Work to be completed:
Lines from the line with "right elbow: (101, 220)" to the line with "right back paw: (247, 204)" in the entries below, and only those, must be output exactly, with both ends included.

(Items from a dataset)

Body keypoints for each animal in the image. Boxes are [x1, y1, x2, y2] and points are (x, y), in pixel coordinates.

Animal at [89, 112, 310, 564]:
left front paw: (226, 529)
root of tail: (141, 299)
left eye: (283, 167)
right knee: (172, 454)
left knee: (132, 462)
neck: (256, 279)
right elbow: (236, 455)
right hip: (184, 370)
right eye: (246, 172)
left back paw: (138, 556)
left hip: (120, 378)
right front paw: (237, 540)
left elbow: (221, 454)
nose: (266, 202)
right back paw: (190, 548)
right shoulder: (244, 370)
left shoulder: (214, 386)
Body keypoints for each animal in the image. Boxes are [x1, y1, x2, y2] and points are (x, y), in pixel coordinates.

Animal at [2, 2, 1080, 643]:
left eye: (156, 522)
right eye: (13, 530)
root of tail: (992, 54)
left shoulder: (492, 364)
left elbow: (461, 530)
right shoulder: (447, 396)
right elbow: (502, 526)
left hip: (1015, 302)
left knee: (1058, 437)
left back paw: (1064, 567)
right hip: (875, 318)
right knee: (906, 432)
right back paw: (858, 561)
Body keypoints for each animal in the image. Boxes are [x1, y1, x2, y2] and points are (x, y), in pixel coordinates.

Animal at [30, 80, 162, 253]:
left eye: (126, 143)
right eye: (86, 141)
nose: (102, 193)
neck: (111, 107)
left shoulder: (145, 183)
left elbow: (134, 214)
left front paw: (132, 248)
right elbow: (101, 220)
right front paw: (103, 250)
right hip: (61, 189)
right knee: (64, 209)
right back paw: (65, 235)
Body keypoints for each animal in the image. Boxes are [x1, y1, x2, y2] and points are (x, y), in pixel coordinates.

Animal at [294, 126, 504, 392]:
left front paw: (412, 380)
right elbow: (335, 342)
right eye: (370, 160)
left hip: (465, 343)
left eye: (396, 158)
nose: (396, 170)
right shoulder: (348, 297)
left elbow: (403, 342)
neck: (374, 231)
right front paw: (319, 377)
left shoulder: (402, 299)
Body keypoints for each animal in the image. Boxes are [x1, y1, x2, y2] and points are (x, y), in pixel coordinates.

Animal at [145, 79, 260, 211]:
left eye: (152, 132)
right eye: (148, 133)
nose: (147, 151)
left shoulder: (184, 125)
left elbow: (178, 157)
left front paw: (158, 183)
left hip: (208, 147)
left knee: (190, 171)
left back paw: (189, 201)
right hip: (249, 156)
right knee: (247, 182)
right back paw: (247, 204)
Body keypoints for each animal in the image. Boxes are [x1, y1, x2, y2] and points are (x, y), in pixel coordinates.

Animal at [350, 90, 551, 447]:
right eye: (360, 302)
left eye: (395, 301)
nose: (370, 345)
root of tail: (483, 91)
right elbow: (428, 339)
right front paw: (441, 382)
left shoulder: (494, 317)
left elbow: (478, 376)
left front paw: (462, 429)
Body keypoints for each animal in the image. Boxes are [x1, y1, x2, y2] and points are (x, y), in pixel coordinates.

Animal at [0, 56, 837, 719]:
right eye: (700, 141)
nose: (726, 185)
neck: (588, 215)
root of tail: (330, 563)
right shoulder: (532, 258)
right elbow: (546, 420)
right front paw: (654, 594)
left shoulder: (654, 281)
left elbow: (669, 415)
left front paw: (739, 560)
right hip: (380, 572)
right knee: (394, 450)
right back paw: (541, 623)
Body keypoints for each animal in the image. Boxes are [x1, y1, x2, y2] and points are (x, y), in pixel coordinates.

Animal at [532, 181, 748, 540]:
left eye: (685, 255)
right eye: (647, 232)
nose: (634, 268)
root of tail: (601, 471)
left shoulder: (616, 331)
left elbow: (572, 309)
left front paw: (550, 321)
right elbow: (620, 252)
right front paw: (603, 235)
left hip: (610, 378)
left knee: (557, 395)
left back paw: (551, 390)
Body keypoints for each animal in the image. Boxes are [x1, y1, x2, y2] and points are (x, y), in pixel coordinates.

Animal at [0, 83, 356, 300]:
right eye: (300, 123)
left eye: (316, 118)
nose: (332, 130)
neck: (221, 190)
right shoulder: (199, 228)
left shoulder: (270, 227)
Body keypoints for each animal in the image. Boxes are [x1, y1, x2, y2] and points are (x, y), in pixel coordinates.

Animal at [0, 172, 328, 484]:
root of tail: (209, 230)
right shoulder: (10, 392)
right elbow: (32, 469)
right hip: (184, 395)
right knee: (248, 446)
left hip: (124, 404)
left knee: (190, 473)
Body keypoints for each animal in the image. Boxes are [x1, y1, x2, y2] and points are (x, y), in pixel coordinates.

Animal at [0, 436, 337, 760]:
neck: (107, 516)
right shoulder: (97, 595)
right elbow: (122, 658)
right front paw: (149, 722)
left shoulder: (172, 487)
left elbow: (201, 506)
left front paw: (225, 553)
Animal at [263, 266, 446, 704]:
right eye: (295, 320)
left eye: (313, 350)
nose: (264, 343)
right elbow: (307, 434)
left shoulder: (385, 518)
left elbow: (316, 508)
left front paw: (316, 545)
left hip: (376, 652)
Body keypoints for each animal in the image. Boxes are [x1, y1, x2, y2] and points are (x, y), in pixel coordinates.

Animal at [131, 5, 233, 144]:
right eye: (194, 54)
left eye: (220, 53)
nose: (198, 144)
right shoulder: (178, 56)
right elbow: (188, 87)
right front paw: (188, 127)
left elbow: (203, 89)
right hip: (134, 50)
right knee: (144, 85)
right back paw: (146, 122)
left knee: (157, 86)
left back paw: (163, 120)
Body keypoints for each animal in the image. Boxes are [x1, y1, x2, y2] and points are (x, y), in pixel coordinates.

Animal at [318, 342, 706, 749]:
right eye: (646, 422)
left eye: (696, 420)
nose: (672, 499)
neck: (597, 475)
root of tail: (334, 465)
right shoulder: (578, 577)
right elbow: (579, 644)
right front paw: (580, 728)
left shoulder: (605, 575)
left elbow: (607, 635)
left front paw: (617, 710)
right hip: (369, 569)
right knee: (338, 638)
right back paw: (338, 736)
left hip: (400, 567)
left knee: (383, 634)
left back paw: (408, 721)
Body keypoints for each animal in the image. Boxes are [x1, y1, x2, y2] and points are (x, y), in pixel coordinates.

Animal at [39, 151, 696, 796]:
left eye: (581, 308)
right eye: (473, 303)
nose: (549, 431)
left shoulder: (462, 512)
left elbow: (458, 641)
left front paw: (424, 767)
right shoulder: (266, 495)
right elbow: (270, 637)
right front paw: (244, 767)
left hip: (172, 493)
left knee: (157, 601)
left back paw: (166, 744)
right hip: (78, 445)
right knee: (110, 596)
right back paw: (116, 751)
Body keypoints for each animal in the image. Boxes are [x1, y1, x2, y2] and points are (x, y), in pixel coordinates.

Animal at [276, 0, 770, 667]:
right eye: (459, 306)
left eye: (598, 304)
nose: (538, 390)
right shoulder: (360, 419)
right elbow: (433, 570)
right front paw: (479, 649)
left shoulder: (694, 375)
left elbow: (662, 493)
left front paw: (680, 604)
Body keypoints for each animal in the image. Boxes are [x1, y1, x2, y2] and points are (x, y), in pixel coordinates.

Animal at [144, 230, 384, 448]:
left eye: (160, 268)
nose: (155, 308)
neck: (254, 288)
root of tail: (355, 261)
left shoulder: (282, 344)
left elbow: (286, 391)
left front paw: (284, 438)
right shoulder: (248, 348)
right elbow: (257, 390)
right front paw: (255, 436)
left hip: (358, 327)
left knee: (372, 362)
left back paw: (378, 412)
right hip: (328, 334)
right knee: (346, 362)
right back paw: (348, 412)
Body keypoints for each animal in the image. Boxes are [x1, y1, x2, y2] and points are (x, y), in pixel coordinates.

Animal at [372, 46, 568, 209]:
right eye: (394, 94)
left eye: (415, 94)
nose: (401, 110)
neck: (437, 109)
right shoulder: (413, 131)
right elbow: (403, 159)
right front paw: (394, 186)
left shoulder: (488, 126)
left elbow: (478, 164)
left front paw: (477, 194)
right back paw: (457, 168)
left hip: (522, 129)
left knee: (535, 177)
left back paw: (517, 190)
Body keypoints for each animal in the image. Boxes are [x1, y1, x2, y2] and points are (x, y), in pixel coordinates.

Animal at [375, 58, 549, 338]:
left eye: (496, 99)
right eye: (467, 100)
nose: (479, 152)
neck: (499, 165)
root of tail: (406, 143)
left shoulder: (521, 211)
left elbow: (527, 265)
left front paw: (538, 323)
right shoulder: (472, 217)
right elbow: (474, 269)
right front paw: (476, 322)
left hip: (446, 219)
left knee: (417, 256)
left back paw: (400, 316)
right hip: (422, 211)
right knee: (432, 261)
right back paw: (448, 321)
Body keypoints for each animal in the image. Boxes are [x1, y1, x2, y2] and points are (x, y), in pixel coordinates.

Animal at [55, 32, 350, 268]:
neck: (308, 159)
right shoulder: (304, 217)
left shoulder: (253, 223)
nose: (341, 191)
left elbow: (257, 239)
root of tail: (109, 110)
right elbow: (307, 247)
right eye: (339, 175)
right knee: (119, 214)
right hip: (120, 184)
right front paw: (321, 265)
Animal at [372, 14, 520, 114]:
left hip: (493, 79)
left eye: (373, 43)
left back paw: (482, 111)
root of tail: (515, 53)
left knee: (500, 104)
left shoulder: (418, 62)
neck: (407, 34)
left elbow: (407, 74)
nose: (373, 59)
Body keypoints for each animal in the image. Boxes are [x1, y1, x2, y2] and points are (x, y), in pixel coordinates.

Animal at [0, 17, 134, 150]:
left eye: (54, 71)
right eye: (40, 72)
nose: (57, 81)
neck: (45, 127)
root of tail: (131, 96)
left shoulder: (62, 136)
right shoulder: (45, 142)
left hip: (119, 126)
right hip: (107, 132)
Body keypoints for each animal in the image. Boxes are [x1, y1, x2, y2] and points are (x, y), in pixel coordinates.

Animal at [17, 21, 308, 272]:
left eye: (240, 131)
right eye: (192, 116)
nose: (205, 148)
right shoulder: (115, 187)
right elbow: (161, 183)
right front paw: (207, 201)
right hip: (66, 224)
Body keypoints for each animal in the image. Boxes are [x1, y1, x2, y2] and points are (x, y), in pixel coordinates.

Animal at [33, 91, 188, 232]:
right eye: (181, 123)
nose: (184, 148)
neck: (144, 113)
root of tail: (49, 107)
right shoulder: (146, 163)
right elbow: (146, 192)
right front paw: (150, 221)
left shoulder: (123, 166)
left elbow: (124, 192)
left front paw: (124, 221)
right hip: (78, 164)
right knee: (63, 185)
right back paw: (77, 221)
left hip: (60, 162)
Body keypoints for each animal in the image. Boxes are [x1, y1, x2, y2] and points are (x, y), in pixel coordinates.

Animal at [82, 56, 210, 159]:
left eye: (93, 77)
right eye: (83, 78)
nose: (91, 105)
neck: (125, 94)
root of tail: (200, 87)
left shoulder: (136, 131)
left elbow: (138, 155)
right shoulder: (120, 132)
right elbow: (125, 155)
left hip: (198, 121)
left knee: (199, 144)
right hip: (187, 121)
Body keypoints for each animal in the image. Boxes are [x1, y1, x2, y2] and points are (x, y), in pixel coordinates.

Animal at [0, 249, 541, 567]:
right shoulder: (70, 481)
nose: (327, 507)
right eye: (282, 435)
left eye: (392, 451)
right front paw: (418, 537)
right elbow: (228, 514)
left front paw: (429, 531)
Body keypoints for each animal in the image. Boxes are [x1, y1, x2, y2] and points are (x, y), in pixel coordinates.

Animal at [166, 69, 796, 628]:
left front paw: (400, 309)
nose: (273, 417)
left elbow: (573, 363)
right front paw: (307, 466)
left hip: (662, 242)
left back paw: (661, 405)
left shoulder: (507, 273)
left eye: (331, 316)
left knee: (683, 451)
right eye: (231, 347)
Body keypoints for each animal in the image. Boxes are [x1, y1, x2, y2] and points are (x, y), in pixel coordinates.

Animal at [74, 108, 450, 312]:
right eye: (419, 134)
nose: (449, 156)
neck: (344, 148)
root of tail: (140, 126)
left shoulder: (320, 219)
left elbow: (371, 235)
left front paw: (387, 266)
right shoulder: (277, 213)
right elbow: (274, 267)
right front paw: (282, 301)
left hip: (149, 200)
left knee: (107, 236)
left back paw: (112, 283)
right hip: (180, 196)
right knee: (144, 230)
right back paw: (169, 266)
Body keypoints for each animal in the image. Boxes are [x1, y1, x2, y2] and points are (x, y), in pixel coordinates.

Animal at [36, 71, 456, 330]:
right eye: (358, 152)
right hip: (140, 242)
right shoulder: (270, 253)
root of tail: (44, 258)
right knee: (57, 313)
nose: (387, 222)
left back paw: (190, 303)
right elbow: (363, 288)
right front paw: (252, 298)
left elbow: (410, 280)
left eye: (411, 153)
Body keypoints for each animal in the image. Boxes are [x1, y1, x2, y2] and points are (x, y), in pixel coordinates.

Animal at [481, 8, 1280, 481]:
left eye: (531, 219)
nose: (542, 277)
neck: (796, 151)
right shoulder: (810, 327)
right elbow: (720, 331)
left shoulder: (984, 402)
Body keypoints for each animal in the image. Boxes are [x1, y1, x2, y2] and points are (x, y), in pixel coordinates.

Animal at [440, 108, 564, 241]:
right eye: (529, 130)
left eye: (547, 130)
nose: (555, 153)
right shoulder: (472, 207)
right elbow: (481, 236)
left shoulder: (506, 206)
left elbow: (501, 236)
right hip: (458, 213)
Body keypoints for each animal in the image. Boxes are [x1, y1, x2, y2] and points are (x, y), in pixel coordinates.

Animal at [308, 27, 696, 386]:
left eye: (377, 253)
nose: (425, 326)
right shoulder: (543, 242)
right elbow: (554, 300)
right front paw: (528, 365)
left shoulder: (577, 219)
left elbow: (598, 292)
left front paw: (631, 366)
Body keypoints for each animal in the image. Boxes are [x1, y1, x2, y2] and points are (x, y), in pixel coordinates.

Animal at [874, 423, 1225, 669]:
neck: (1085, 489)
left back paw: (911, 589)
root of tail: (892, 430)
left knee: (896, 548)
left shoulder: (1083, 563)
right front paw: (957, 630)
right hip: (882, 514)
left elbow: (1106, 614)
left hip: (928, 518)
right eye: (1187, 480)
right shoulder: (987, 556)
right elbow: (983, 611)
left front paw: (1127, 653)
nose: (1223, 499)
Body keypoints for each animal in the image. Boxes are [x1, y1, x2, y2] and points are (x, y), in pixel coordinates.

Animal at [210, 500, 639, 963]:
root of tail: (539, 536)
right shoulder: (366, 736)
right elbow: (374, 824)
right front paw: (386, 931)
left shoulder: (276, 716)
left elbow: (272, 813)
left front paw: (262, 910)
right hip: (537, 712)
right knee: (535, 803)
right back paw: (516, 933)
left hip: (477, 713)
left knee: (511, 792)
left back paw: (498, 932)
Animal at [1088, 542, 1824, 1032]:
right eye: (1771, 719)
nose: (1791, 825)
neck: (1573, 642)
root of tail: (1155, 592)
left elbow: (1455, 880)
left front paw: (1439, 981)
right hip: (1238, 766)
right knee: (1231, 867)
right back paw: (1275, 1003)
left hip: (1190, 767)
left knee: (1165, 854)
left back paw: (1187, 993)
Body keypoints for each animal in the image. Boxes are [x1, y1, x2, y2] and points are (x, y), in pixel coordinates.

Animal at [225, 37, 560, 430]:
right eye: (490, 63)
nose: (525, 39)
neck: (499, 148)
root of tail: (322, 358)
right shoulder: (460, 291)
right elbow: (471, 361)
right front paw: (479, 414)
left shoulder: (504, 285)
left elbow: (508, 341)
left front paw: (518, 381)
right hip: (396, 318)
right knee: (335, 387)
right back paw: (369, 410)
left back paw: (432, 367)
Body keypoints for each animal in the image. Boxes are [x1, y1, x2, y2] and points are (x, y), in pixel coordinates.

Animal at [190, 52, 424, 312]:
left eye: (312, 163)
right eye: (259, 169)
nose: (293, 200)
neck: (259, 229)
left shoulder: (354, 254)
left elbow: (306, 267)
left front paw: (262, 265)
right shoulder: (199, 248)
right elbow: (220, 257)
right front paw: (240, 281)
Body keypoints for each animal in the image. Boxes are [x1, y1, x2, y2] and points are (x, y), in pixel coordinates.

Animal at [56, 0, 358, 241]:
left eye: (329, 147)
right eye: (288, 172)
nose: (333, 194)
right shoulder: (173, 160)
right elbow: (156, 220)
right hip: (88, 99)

Answer below:
right elbow: (101, 220)
right front paw: (103, 250)
right hip: (61, 189)
right knee: (64, 209)
right back paw: (65, 235)
Body keypoints for each animal in the image. Boxes are [x1, y1, x2, y2] and points are (x, y), in pixel coordinates.

Animal at [294, 126, 504, 392]:
left front paw: (412, 380)
right elbow: (335, 342)
right eye: (370, 160)
left hip: (465, 343)
left eye: (396, 158)
nose: (396, 170)
right shoulder: (348, 297)
left elbow: (403, 342)
neck: (374, 231)
right front paw: (319, 377)
left shoulder: (402, 299)
Body keypoints for each animal in the image. Boxes are [x1, y1, x2, y2] and points are (x, y), in pixel coordinates.

Animal at [145, 79, 260, 211]:
left eye: (152, 132)
right eye: (148, 133)
nose: (147, 151)
left shoulder: (184, 125)
left elbow: (178, 157)
left front paw: (158, 183)
left hip: (208, 147)
left knee: (190, 171)
left back paw: (189, 201)
right hip: (249, 156)
right knee: (247, 182)
right back paw: (247, 204)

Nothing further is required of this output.